If the RMS power dissipation is more than the heat dissipation...
This statement technically does not make any sense, but what I think you might mean is when the heat generation exceeds the heat dissipation.
When current flows through a resistor electrical power is converted to heat inside the resistor. This is heat generation. Consequently the temperature of the resistor rises, and the resistor dissipates the heat by conduction and radiation. There is some temperature where heat generation and heat dissipation are in balance, and this is the steady state operating temperature of the resistor.
If the resistor starts out cold and you apply a current to it, it will start to heat up. The rate which it heats up is related to the heat capacity of the resistor. Simply stated, big resistors have a bigger heat capacity than small resistors, meaning that bigger resistors will heat up more slowly from cold than small resistors.
The heating process in a resistor has a time constant, or characteristic time. This thermal time constant is analogous to the RC time constant of electrical theory.
Where this gets interesting is you can compare the thermal time constant to the frequency of operation of your electrical circuit. If the electrical frequency is much faster than the thermal time constant (it usually is), then you can forget about peak currents and just consider average heat dissipation produced by RMS currents or RMS voltages.
For instance, suppose your circuit frequency is 60 Hz. This gives a characteristic time of 1/60 second. Now suppose your thermal time constant is 1 second. This is much slower than the electrical time constant, so you can safely consider average heat generation and not worry about peak currents. If your circuit frequency was 1 kHz the statement about ignoring peak currents would be even stronger.
You may ask about how to calculate the thermal time constant of the resistor?

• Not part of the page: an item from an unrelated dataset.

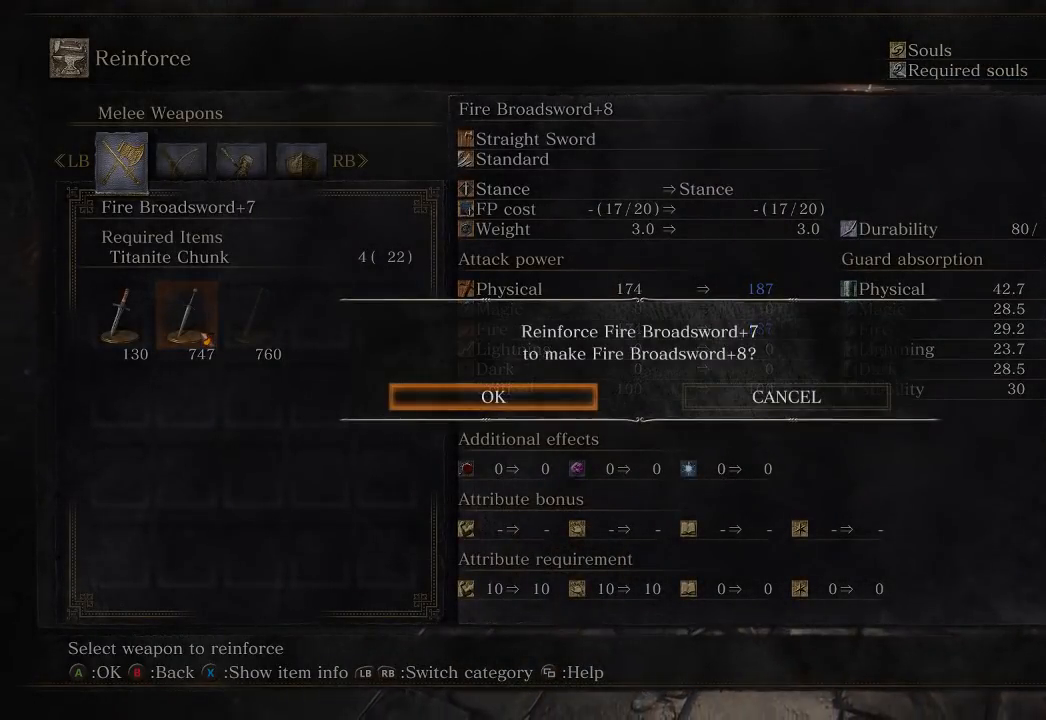
{"buttons": ["A"], "left_stick": "center", "right_stick": "center", "events": [[17, "A", "up"], [67, "A", "down"], [133, "A", "up"], [217, "A", "down"], [267, "A", "up"], [333, "A", "down"], [417, "A", "up"], [467, "A", "down"]]}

This bit is hard, since the data is not readily available. You need the thermal resistance, measured for example in kelvins per watt (K/W). Then you need the thermal capacitance, measured in joules per kelvin (J/K). You multiply the two together to get the thermal time constant in seconds (K/W x J/K = J/W = s).
As a rule of thumb, if your circuit frequency is measured in kHz you can assume within reason that you only need to deal with average power dissipations in big elements like resistors. (But if you consider the microscopic bonding wires inside an IC, then all bets are off...)